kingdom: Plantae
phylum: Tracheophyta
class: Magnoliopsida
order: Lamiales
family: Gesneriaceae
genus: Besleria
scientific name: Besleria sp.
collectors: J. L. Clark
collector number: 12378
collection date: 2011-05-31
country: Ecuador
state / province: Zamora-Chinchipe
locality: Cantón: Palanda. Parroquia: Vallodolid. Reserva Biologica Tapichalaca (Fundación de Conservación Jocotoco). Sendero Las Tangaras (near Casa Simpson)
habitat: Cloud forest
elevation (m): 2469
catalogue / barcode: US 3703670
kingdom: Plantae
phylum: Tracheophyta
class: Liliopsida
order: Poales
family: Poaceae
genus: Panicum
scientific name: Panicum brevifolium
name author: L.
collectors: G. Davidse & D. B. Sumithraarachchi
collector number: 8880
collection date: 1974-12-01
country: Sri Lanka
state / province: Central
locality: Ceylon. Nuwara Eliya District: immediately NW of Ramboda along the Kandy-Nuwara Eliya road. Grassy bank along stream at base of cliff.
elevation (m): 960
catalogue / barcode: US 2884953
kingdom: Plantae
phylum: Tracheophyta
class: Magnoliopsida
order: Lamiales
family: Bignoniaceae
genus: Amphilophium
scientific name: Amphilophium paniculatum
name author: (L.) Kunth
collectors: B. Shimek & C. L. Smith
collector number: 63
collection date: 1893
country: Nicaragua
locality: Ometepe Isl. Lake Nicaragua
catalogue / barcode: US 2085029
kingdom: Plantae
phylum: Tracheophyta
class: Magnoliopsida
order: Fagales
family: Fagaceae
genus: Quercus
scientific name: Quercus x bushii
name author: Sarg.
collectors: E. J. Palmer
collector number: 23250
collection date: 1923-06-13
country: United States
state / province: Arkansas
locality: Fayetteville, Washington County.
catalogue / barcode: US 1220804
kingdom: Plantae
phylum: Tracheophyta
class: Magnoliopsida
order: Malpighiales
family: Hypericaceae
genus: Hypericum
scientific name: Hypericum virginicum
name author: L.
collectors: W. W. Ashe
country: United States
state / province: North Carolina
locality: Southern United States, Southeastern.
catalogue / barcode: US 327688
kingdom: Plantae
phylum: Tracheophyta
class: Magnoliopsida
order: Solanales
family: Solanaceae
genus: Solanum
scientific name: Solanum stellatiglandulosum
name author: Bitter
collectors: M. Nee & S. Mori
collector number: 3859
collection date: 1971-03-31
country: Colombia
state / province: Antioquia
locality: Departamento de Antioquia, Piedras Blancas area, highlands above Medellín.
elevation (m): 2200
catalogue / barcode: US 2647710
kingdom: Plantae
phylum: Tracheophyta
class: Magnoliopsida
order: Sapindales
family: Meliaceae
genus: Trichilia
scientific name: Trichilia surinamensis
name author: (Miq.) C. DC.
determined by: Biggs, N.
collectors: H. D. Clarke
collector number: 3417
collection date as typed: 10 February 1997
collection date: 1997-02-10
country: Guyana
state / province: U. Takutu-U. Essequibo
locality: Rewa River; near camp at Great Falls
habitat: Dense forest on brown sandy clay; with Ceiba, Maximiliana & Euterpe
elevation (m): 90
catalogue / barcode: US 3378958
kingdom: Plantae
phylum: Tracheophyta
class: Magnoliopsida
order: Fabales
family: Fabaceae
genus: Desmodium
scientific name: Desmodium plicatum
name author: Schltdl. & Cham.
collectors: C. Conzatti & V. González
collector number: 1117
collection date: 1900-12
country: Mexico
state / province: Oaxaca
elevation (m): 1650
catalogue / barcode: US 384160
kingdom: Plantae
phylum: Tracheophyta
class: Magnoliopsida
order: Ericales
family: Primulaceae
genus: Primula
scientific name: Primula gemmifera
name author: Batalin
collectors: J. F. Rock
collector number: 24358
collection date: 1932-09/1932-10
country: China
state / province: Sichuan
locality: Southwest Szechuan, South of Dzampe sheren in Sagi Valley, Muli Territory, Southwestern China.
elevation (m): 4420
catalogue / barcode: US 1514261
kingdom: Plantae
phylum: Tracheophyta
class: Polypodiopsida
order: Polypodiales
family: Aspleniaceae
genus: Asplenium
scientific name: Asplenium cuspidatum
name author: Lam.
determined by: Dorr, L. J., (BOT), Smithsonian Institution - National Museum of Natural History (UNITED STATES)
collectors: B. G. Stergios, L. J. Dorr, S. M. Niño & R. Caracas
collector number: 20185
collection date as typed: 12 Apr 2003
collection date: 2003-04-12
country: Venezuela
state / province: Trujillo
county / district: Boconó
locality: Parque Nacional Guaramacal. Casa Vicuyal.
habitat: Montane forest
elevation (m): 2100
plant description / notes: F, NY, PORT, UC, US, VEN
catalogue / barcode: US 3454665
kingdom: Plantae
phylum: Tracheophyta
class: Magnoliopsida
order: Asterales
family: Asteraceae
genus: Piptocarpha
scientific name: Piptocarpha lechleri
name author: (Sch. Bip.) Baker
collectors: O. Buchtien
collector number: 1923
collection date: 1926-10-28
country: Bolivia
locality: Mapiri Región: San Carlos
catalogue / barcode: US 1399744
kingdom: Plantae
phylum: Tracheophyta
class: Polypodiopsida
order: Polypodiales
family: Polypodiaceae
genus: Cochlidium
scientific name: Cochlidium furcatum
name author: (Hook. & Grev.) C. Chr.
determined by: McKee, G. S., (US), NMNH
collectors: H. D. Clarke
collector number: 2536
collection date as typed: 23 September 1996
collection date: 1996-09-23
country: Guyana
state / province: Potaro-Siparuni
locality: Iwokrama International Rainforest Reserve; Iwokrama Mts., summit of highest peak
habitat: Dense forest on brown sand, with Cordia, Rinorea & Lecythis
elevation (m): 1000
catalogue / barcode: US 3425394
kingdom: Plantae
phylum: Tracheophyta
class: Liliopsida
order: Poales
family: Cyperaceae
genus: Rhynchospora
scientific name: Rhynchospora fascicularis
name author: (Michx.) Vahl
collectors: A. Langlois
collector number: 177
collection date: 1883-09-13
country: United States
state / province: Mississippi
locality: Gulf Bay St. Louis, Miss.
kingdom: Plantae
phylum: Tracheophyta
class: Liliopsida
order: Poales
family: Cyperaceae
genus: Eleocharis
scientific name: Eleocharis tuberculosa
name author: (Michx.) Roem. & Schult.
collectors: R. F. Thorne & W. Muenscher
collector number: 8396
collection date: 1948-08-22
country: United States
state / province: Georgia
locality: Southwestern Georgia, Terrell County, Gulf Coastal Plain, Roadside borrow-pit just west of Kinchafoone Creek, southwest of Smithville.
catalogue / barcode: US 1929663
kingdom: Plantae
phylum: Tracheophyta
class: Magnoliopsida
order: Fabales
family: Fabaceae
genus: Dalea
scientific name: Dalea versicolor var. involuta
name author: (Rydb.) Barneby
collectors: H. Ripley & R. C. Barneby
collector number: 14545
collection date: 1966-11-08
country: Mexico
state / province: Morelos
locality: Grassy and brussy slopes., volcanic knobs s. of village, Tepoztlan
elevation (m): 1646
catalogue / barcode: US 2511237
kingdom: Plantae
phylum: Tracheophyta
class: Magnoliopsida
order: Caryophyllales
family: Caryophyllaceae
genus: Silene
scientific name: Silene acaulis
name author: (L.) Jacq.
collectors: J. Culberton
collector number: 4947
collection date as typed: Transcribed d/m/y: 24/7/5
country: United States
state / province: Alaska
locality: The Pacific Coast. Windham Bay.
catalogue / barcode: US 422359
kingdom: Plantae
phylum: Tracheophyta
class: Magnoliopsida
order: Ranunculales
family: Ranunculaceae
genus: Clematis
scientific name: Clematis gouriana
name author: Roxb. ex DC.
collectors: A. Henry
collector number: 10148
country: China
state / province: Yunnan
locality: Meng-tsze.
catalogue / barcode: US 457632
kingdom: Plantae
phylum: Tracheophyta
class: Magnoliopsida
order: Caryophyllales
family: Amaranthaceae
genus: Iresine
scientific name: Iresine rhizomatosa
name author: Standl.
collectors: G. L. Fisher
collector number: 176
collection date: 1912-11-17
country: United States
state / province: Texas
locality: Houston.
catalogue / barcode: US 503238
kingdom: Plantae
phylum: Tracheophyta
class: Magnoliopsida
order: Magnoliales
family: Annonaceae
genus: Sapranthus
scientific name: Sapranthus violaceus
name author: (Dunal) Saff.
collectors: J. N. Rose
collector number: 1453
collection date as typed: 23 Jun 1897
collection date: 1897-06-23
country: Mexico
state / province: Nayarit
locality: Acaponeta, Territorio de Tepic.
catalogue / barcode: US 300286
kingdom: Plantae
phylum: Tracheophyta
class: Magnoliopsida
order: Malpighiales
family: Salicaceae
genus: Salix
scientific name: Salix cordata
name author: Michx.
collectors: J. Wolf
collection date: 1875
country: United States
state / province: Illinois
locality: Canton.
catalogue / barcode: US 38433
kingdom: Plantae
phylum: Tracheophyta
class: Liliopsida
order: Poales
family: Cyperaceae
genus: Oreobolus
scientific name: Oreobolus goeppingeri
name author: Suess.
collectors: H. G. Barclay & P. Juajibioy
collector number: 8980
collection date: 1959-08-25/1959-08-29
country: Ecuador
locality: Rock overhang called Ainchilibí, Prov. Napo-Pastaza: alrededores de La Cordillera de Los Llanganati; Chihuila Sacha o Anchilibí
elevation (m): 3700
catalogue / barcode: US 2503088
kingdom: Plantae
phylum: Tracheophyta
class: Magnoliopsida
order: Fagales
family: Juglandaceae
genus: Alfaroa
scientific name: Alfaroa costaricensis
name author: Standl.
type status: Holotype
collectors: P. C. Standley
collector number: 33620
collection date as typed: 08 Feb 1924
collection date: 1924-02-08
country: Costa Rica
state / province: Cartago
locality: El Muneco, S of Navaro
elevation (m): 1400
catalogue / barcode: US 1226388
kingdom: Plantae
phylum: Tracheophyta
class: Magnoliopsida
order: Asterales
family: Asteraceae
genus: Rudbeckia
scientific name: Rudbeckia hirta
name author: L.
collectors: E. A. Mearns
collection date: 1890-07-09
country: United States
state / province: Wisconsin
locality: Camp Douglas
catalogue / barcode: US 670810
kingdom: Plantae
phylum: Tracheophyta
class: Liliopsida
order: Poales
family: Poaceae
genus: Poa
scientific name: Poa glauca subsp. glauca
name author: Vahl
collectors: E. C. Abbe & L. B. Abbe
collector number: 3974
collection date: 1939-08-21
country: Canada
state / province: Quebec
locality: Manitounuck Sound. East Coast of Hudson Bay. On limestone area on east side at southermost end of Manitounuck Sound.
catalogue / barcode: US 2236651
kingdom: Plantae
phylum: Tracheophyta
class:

## DIRECTIONS
Format the stretch of rows from the one containing "collection date: 2003-04-12" through the one containing "scientific name: Cochlidium furcatum" as a two-column CSV with the headers field and value. Give one CSV line per row, put each field in quotation marks, and turn any line breaks into spaces.

## OUTPUT
field,value
"collection date:","2003-04-12"
"country:","Venezuela"
"state / province:","Trujillo"
"county / district:","Boconó"
"locality:","Parque Nacional Guaramacal. Casa Vicuyal."
"habitat:","Montane forest"
"elevation (m):","2100"
"plant description / notes:","F, NY, PORT, UC, US, VEN"
"catalogue / barcode:","US 3454665"
"kingdom:","Plantae"
"phylum:","Tracheophyta"
"class:","Magnoliopsida"
"order:","Asterales"
"family:","Asteraceae"
"genus:","Piptocarpha"
"scientific name:","Piptocarpha lechleri"
"name author:","(Sch. Bip.) Baker"
"collectors:","O. Buchtien"
"collector number:","1923"
"collection date:","1926-10-28"
"country:","Bolivia"
"locality:","Mapiri Región: San Carlos"
"catalogue / barcode:","US 1399744"
"kingdom:","Plantae"
"phylum:","Tracheophyta"
"class:","Polypodiopsida"
"order:","Polypodiales"
"family:","Polypodiaceae"
"genus:","Cochlidium"
"scientific name:","Cochlidium furcatum"